Reorganisationen bei SNI, Bull, Olivetti und ICL Rosskur keine Garantie fuer Europas DV-Anbieter

23.12.1994

PARIS (IDG) - Die grossen krisengeschuettelten DV-Hersteller Europas Bull, Siemens-Nixdorf Informationssysteme (SNI) und Olivetti mussten im abgelaufenen Jahr die richtigen Weichen fuer die Rueckkehr in die Gewinnzone stellen. Mit zum Teil einschneidenden Reorganisationsmassnahmen versuchten sie, sich wieder fit zu machen.

________

### Liste der Aufgaben
1: Geben Sie den Abschnitt des Textes über Europas DV-Hersteller von „Reorganisationen bei SNI, Bull, Olivetti“ bis einschließlich „fit zu machen.“ wortgetreu wieder.
2: Erläutern Sie anhand des Textes über Europas DV-Hersteller in ein bis drei Sätzen, zu welchem Zweck die Hersteller ihre Reorganisationsmaßnahmen ergriffen.
3: Fassen Sie den Text über Europas DV-Hersteller in zwei Sätzen zusammen.

________

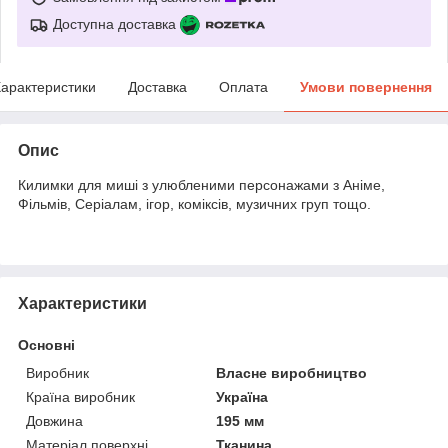
Доступна доставка
арактеристики
Доставка
Оплата
Умови повернення
Опис
Килимки для миші з улюбленими персонажами з Аніме,
Фільмів, Серіалам, ігор, коміксів, музичних груп тощо.
Характеристики
Основні
Виробник
Власне виробництво
Країна виробник
Україна
Довжина
195 мм
Матеріал поверхні
Тканина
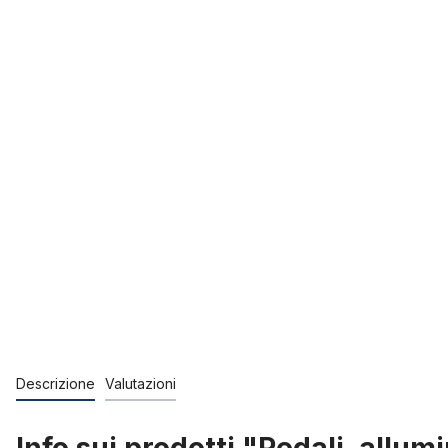
Descrizione
Valutazioni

________

### Antworten
1:
Reorganisationen bei SNI, Bull, Olivetti und ICL Rosskur keine Garantie fuer Europas DV-Anbieter

23.12.1994

PARIS (IDG) - Die grossen krisengeschuettelten DV-Hersteller Europas Bull, Siemens-Nixdorf Informationssysteme (SNI) und Olivetti mussten im abgelaufenen Jahr die richtigen Weichen fuer die Rueckkehr in die Gewinnzone stellen. Mit zum Teil einschneidenden Reorganisationsmassnahmen versuchten sie, sich wieder fit zu machen.

2: Mit den zum Teil einschneidenden Reorganisationsmaßnahmen versuchten die Hersteller, sich wieder fit zu machen.

3: Die krisengeschüttelten europäischen DV-Hersteller Bull, Siemens-Nixdorf Informationssysteme und Olivetti mussten im abgelaufenen Jahr die richtigen Weichen für die Rückkehr in die Gewinnzone stellen. Dazu versuchten sie, sich mit zum Teil einschneidenden Reorganisationsmaßnahmen wieder fit zu machen.